## SELECTED TEXT
Financial advisor Ric Edelman is pushing for the federal government to open up Social Security benefits to all citizens 62 years and older without income limitations as part of a broad plan to provide economic relieft during the Covid crisis. 

Edelman also called upon the government to eliminate Medicare’s Part B premium for the remainder of the Covid-19 crisis and allow money in 529 college savings plans and tuition prepayment plans to be withdrawn for purposes other than education free of taxes or penalties.

That is just a small sample of the 36 recommendations that Edelman’s firm has proposed to boost the financial situation for millions of struggling families and the nation’s economy, as a second federal stimulus package remains in limbo.

Edelman, who founded Edelman Financial Engines, one of the nation's largest independent financial planning and investment advisor, said in a statement that millions of Americans continue to struggle to pay for food and medicine as the pandemic rages on. “There are many ways Congress and government agencies can provide relief to families and businesses,” he said.

Edelman acknowledged that some of the recommendations may impact the federal debt, but such concerns must be deferred until the crisis is over, he said in the statement. “When your house is on fire, only one thing matters: Save the house and everyone in it. You can’t fret that firehoses might produce some water damage; deal with that later,” he said.

The policy recommendations, crafted by Edelman’s colleagues, comprising more than 300 financial planners serving about 90,000 clients across the country, covered 10 areas: Social Security, Medicare and health insurance; college, debt, taxes, flexible spending accounts, health spending accounts, investing, IRA and retirement accounts, pensions and first responders and health-care personnel.

In addition to doing away with income limitations for those receiving Social Security benefits from age 62 to their full retirement age, Edelman also called for allowing those 62 and older who have not started receiving their Social Security benefits to be allowed to do so, and then to stop when the crisis is over.

Dataset entries:

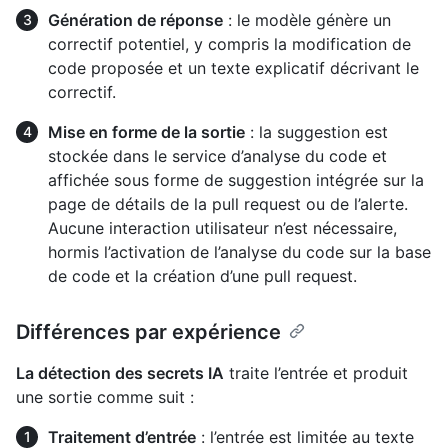
Génération de réponse
: le modèle génère un
correctif potentiel, y compris la modification de
code proposée et un texte explicatif décrivant le
correctif.
Mise en forme de la sortie
: la suggestion est
stockée dans le service d’analyse du code et
affichée sous forme de suggestion intégrée sur la
page de détails de la pull request ou de l’alerte.
Aucune interaction utilisateur n’est nécessaire,
hormis l’activation de l’analyse du code sur la base
de code et la création d’une pull request.
Différences par expérience
La détection des secrets IA
traite l’entrée et produit
une sortie comme suit :
Traitement d’entrée
: l’entrée est limitée au texte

## USING THE INFORMATION
**A.** Answer these questions about the article on Ric Edelman's Covid relief proposals:
(i) How many recommendations has Edelman's firm proposed?
(ii) How many financial planners helped craft the policy recommendations?
(iii) Which Medicare premium did Edelman ask the government to eliminate?
**B.** Continue the article on Ric Edelman's Covid relief proposals from where it stops.
These entries were drawn from a different source.

## EXERCISE RESPONSES
**A.**
(i) 36
(ii) More than 300
(iii) The Part B premium

**B.**
Among the recommendations for debt relief, the proposal calls for mortgage lenders to provide forbearance and the prohibition of evictions through the crisis, and allowing the deferral of payments for student loans, auto loans, business loans, credit cards and utility bills during the crisis, with no interest or penalties assessed against amounts not paid during the freeze.

 

As for taxes, Edelman recommends the elimination of the income-related monthly adjustment amount that some people must pay in addition to their Medicare Part B and Part D premiums, subject to income limits; that financial planning and investment management advisory services be tax-deductible; and a tax-free status for alimony payments.

Edelman also urged Congress and President Trump to provide tax-free hazard pay to first responders and health-care personnel and allow overtime for first responders and health-care personnel to be tax-free.

In March, prior to the passage of the CARES Act, Edelman successfully advocated for two policy changes regarding retirement accounts: waiving mandatory IRA distributions for Americans age 72 and older, and waiving the IRS early-withdrawal penalties on IRAs and permitting loans from those accounts.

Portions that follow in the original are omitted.